Those who oppose Donald Trump keep missing a major point. Whether during the Republican primaries, in the General Election against Hillary Clinton, or since he became president, critics have misunderstood the basis for Trump’s appeal to his supporters.
Given that our current president is the most unconventional politician of modern times, getting a clear handle on him is not easy. He has defied all the norms, broken quite a few rules and seems to lack any fixed set of beliefs. You shouldn’t pay too much attention to what he says at any given moment because he doesn’t. Trump lies, changes his position and backpedals and restates.
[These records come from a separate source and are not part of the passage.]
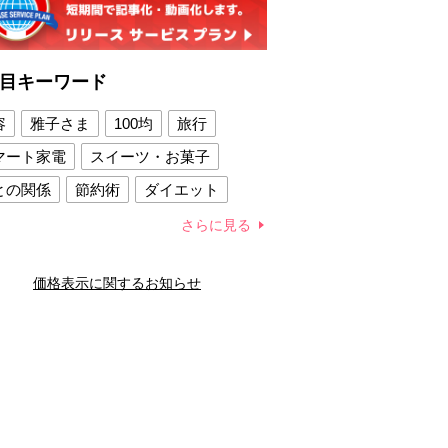
目キーワード
容
雅子さま
100均
旅行
マート家電
スイーツ・お菓子
との関係
節約術
ダイエット
康法
新製品
さらに見る
容賢者のダイエットグッズ
価格表示に関するお知らせ
との関係
新津春子
どか食い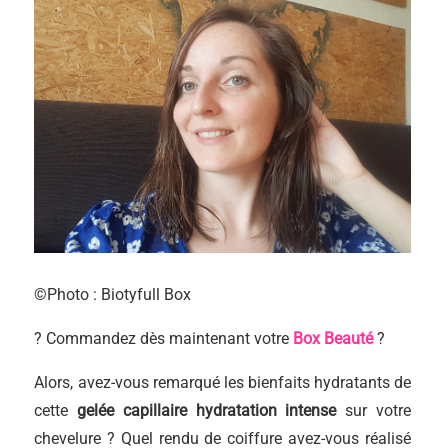
©Photo : Biotyfull Box
? Commandez dès maintenant votre
Box Beauté
?
Alors, avez-vous remarqué les bienfaits hydratants de
cette
gelée capillaire hydratation intense
sur votre
chevelure ? Quel rendu de coiffure avez-vous réalisé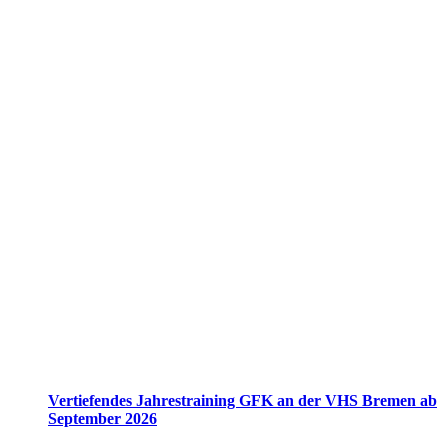
Vertiefendes Jahrestraining GFK an der VHS Bremen ab
September 2026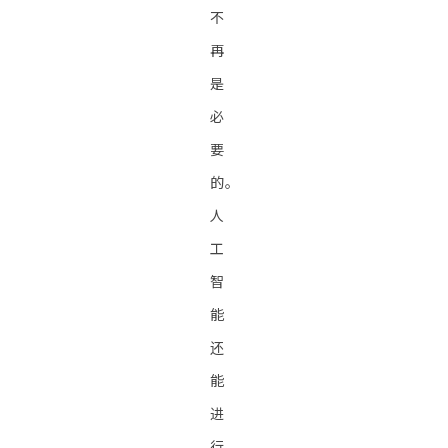
不
再
是
必
要
的。
人
工
智
能
还
能
进
行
He also is masterful at creating distractions.
It is conventional wisdom that Trump won the presidency in 2016 by connecting with white working class Americans who had been left behind in the new global economy. Books like J.D. Vance’s “Hillbilly Elegy” provided support for that view by arguing that poor working people had been ignored by traditional politicians. Trump, it was said by many, spoke to their concerns and promised solutions to their problems.
To add to that perspective, many in the Democratic Party argued that the Party needed to refine its message to reach out to those forgotten voters. The hand-wringing about the need for a more inclusive approach continues to this day.
The problem is that working class whites really aren’t drawn to Trump because of his economic message. They may wish that coal was coming back or that the president would create new manufacturing jobs, but his continued failure to achieve either of those objectives hasn’t led to a significant drop in support among that key portion of his base.
It’s actually not clear that white working class voters ever took Trump’s economic promises very seriously, either literally or figuratively. While his rallies always included assurances that he alone could remedy their economic woes, those were never the main applause lines.
Those who believed early on that Trump couldn’t possibly be elected relied on the faulty assumption that he was too erratic and too lacking in the most basic qualifications and knowledge ever to win the support of thoughtful Republicans. On Election Day, 90% of voters who identified with the Party voted for Trump.
That phenomenon goes far toward explaining why Trump won despite not having a believable economic message. Our highly polarized politics led many Republicans to vote for him solely because he carried the Party’s label. Many, if not most, of them will continue to support him in the future regardless of his record.
It is true that a portion of his support did come from voters who anticipated economic gain for themselves if Trump captured the White House and Republicans retained control of Congress. That group was not, however, the economically disadvantaged. It was the wealthy segment of the Republican Party who received their reward through the GOP tax cut that was passed in 2017.
Vance’s hillbillies may see marginal benefits from legislation that poured millions into the pockets of the richest Americans, but those few extra dollars won’t change their lives. My argument here is that getting the short end of the tax cut stick won’t at all diminish their support for Trump.
Why, then, do they cling to a billionaire president who is doing nothing to provide materials benefits to them? Will they rebel as they discover it is their health benefits that have been taken away or made more expensive? Probably not.
Understanding Trump’s hold on America’s economically disadvantaged requires looking in a different direction. The answer, it turns out, is staring us in the face.
As a candidate and even more openly since he took office, Trump has played on a different anxiety than economics. Trump’s supporters are overwhelmingly white. So is the Republican Party. His consistent message, which supporters do take both literally and figuratively, is that he will protect them from the encroachment on their way of life from minorities and immigrants. The theme is neither subtle nor indirect.
Take the two moments that best characterize Trump’s appeal. One is the promise to build a wall. Many observers thought that the assertion that Mexico would pay for the wall was a critical ingredient in the popularity of the promise, but his total and complete failure to get Mexican compliance hasn’t diminished his supporters’ enthusiasm. You can see the same thing about his proposed Muslim ban which keeps falling afoul of legal and constitutional objections.
The other Trump “highlight” was his observation that there were”good people on both sides” of the events in Charlottesville last year. What most decent Americans saw as a rally of racists chanting ugly slogans and intent on violence was used by Trump as a dog whistle for racist supporters.
“Make America Great Again” is nothing more than a veiled reference to an era of unquestioned white privilege and minorities who “knew their place.” Trump is presenting himself to those who are threatened and anxious about the changing demographics of the United States as the person who can hold back the tide. Whether he can is largely beside the point. Trump holds out hope at the very time that a portion of the population is losing it.
We are at an incredibly ugly time in our history. Trump will not change his stripes; we have not yet seen the worst from him. Appeals to reason won’t dissuade many of his supporters. Neither will a better economic message by Democrats. Saving the country from the worst features of Trumpism will require a clear rejection of the racist and nativist views bellowed by this demagogue and an overwhelming turnout in November by those who believe that America is better than that.